* Extract provided:
^^^^^^^^

In this blog, our head of volunteer engagement Kate reflects on the structural racism and inequalities in the UK criminal justice system, and how Sing Inside is positioning itself to work for positive change.

Image credit: www.blackhistorymonth.org.uk


The theme for Black History Month 2021 is ‘Proud to Be’, and there have been celebrations across all sectors honouring the often-unheralded accomplishments of Black Britons throughout our history. Catherine Ross, Black History Month Editor, wants this theme to give focus to celebration, ‘to inspire and share the pride people have in their heritage and culture’. Along with celebration must necessarily come acknowledgement and denunciation of Britain’s past of colonisation and slavery, and of the institutional and structural racism that remains embedded in British society today. The criminal justice system is one of the areas of society in which structural racism and racial inequalities are most forcefully present: individuals from racially minoritised backgrounds are overrepresented at every stage of the criminal justice process, from stop-and-search figures and arrest rates through to the prison population (Lammy, 2017):


27% of the prison population is from an ethnic minority group, compared to only 13% of the wider population (UK Prison Population Statistics, 2020, p. 11).
Over 40% of young people in custody are from BAME backgrounds (Lammy, 2017, p. 3).
People who identify as Black comprise only 3% of the general population but 13% of adult prisoners and 20% of children in custody (Lammy, 2017, p. 3).
Gypsies, Roma and Irish Travellers represent 0.1% of the population, but are estimated to account for 5% of male prisoners and 12% of children in Secure Training Centre.

The statistics above are just a few examples of the significant racial disproportionality at all stages of the criminal justice system. Structural racial inequalities have been found again and again in reports and research, which is one of the reasons it was so disappointing that the recent Commission on Race and Ethnic Disparities Report (2021) failed to acknowledge this (see our statement on the race report here).


It is vital for us at Sing Inside to understand the scope of the problems within which we are situated. We are committed to becoming an anti-racist organisation:


  • we have reviewed our musical policies to ensure we teach music by a wider range of artists and in a more accessible way;

  • our senior team has undertaken anti-discrimination training with Strawberry Words;

  • we are improving our volunteer recruitment processes;


This work comes at a key moment for Sing Inside as we form our first three-year strategy, due to run from 2022-2025, and we are embedding anti-racism into our goals and future planning (read more about our efforts here). As part of this process, we have recently redrafted our statement of Values to emphasise more explicitly our anti-racist focus, and in these we write:


‘We will strive to use any power and influence we have through our work to pursue this goal. We want our workshops to set an example of the incredible power that genuinely inclusive and anti-racist ways of working can have.’

While we are a small part of a big system, we are determined that wherever we can make a difference we must be striving to do so, and always be ambitious and reflect on our practice. We have a responsibility as a charity working within this sector to ensure we are utilising our positionality within the wider criminal justice arena to bring about positive change.


The Lammy Review (2017) made 35 clear, achievable and measurable recommendations to the government and criminal justice agencies to reduce inequalities in the criminal justice system, and before this, the Macpherson review (1999) made 70 such recommendations. The majority of these recommendations remain unimplemented, and the government’s current proposals on sentencing, by its own assessment, will only make the problem worse (Dawson, 2021). At Sing Inside, we stand in solidarity with organisations and individuals who are working to implement these recommendations to reduce structural racial inequalities throughout the criminal justice system, including the Prison Reform Trust, EQUAL, and the Runnymede Trust. We are only one small part of the picture, and we firmly believe that we will not have a fair and equal criminal justice system if the government and other changemakers do not commit to profound structural changes: this is the only way that racial inequality can be fully eradicated.

^^^^^^^^

* Exercise instructions:
A – Reproduce verbatim the part of the blog post that opens with the words containing "While we are" and closes with "about positive change.".
B – Summarize the blog post in two sentences.

^^^^^^^^

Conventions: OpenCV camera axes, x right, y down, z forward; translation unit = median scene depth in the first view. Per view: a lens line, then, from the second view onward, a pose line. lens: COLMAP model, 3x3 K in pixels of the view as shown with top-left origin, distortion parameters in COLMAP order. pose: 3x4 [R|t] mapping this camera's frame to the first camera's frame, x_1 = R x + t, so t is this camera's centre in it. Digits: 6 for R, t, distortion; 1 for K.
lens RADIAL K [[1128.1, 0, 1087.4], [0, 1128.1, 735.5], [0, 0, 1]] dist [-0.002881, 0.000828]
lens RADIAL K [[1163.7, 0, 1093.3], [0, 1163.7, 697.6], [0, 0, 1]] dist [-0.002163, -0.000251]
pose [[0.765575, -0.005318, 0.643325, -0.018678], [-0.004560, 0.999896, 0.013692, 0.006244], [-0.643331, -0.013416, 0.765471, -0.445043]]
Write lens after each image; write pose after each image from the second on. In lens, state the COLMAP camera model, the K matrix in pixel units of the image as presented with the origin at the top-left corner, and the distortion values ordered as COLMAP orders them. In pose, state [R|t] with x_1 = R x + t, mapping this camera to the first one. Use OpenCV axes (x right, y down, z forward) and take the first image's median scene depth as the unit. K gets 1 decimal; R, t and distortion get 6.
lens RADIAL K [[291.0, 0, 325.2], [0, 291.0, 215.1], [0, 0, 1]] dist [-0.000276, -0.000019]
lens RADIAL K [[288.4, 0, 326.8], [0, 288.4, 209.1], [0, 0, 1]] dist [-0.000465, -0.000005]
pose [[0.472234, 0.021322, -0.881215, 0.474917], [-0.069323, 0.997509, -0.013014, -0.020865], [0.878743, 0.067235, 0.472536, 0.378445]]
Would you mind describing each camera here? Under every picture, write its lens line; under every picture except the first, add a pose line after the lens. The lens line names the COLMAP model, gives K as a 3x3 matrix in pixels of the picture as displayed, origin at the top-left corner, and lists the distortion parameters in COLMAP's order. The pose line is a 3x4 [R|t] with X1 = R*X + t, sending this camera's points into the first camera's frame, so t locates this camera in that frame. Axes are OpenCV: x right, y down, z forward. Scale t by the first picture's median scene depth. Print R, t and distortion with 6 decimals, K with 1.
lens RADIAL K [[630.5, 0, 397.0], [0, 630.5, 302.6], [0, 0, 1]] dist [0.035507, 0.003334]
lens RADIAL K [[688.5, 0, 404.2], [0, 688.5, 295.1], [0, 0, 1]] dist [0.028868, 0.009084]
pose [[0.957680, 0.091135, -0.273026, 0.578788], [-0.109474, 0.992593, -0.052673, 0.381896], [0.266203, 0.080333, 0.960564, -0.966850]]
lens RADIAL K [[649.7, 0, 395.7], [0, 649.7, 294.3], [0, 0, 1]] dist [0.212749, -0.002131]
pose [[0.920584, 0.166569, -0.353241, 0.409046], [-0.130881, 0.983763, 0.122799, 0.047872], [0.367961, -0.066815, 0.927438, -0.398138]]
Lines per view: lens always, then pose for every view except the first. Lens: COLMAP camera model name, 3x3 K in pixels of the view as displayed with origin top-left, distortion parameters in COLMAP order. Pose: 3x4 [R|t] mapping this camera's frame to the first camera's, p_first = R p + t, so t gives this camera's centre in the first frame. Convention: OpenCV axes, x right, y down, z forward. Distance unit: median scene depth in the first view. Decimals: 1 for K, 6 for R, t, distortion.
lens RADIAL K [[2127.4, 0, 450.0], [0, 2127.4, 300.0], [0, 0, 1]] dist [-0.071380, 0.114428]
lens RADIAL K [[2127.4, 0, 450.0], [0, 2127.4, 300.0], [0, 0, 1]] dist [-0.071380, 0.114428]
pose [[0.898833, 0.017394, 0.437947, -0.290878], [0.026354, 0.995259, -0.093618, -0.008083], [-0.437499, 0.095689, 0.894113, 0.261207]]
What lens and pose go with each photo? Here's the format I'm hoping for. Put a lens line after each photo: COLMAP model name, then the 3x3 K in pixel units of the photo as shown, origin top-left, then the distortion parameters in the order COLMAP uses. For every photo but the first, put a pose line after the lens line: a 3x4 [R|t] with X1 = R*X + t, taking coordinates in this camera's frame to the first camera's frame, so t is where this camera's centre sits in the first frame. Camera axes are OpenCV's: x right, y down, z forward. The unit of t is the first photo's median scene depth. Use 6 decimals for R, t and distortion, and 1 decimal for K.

^^^^^^^^

* Answers provided:
A –
While we are a small part of a big system, we are determined that wherever we can make a difference we must be striving to do so, and always be ambitious and reflect on our practice. We have a responsibility as a charity working within this sector to ensure we are utilising our positionality within the wider criminal justice arena to bring about positive change.

B – Individuals from racially minoritized backgrounds are overrepresented at every stage of the UK criminal justice system, yet the Commission on Race and Ethnic Disparities Report (2021) failed to acknowledge these structural racial inequalities. Sing Inside is committed to becoming an anti-racist organization: it has reviewed its musical policies, had its senior team undertake anti-discrimination training, and embedded anti-racism into its 2022-2025 strategy, and it stands in solidarity with those working to implement the recommendations of the Lammy and Macpherson reviews.